• _What needs to be done_
All records shown below should be given again, character for character.

• _Source data_
--------

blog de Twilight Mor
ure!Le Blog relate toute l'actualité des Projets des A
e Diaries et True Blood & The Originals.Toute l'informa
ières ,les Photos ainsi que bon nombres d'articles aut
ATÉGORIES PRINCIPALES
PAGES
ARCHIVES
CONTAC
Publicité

--------

• _Task response_
blog de Twilight Mor
ure!Le Blog relate toute l'actualité des Projets des A
e Diaries et True Blood & The Originals.Toute l'informa
ières ,les Photos ainsi que bon nombres d'articles aut
ATÉGORIES PRINCIPALES
PAGES
ARCHIVES
CONTAC
Publicité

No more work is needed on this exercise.